C’è ancora margine per un ripensamento in extremis in caso di impresa di Cavaliero e compagni? La giornata chiave sarà quella di domani, nella quale - anche alla luce di come Varese interpreterà a livello tecnico e caratteriale la trasferta di Salonicco - si farà il punto della situazione. Ma rispetto a domenica sera, quando l’idea era di rimandare la decisione al post-Umana, sembra essersi ridotto al lumicino - o addirittura azzerato - il numero dei dirigenti che nutrono fiducia nelle possibilità del coach toscano di trovare ancora le giuste soluzioni per invertire una rotta pericolosissima (penultimo posto in Italia e ultimo in Europa). I rimedi tattici adottati per nascondere gli squilibri più evidenti di un roster male assortito - in primis dallo stesso Moretti - non hanno dato le soluzioni auspicate: le sconfitte in fotocopia figlie del medesimo copione (fatta salva la zona anti-Reggio Emilia) hanno progressivamente indotto i giocatori a non credere più al suo sistema (il tweet di Anosike citando Albert Einstein “Follia è ripetere sempre la stessa cosa aspettandosi risultati diversi?” era datato 21 novembre…). E il match di Trento ha dimostrato che anche dopo l’innesto di Dominique Johnson sono rimasti i limiti strutturali.
Nel frattempo, però, l’ignavia degli ultimi due mesi ha ingigantito le difficoltà, estese dal comparto tecnico a quello caratteriale, con fiducia e autostima azzerate dalle 12 sconfitte nelle ultime 15 gare. Per questo l’esonero di Moretti sembra inevitabile, che arrivi domani o il 28 dicembre, essendo ormai palese che l’intero sistema-Varese - ambiente, squadra e dirigenti - non crede più nella capacità del suo coach di ribaltare un trend così negativo. Dunque, se cosi fosse, meglio staccare la spina a prescindere dall’esito del match di stasera, anticipando i tempi dopo averne già perso tantissimo nel prendere coscienza degli errori di mercato palesati già dopo Klaipeda e Pistoia.
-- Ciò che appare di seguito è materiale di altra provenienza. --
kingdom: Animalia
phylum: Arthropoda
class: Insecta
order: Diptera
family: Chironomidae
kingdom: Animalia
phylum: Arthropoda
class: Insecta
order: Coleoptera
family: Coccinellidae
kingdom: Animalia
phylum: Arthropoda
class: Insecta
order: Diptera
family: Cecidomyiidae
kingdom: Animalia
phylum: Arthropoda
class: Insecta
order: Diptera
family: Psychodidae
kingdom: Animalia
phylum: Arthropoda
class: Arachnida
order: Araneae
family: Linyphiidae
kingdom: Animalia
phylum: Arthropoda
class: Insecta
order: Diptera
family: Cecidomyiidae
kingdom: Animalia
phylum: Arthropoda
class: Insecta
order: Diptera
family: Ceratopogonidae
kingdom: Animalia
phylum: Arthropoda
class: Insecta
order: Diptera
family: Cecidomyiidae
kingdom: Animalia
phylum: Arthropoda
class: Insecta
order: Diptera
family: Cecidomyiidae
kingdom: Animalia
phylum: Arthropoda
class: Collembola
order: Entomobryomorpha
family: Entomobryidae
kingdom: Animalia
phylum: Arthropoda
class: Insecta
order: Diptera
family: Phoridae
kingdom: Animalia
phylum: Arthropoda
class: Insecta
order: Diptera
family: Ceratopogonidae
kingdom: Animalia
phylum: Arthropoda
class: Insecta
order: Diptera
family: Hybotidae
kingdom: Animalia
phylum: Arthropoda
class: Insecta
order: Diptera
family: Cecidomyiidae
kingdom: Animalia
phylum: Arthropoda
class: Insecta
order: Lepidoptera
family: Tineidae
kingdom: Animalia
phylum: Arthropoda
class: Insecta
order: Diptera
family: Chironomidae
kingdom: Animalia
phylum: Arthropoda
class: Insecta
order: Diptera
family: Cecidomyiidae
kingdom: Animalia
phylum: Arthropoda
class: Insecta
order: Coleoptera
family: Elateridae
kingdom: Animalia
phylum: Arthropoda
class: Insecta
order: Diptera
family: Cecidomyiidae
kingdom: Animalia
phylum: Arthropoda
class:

Si è rimandato un esonero che pareva già dificilmente evitabile dopo i tonfi casalinghi contro Brescia o Cantù per questioni meramente economiche, visto che cacciare Moretti avrebbe un costo pesantissimo per le casse del club? Sul tavolo ci sono più di 50mila euro netti di mensilità fino al 30 giugno, più i 25mila della clausola rescissoria del 2+1 firmato nel giugno 2015. Ma in questo modo si renderà soltanto più complicata l’opera dell’eventuale successore: che dovrà lavorare con una squadra comunque sbagliata, potendo però contare sul credito di nuove idee tecnico-tattiche rispetto a quelle attuali che i risultati del campo hanno depotenziato agli occhi del gruppo. E visti i rapporti con ambiente e giocatori (Maynor ed Eyenga su tutti, ma anche Bulleri e Cavaliero), il sostituto non potrà che essere Attilio Caja, specialista delle “riparazioni d’emergenza” come già dimostrato due anni fa quando ereditò una situazione ancor più complicata dopo lo choc delle doppie dimissioni di Vescovi e Pozzecco.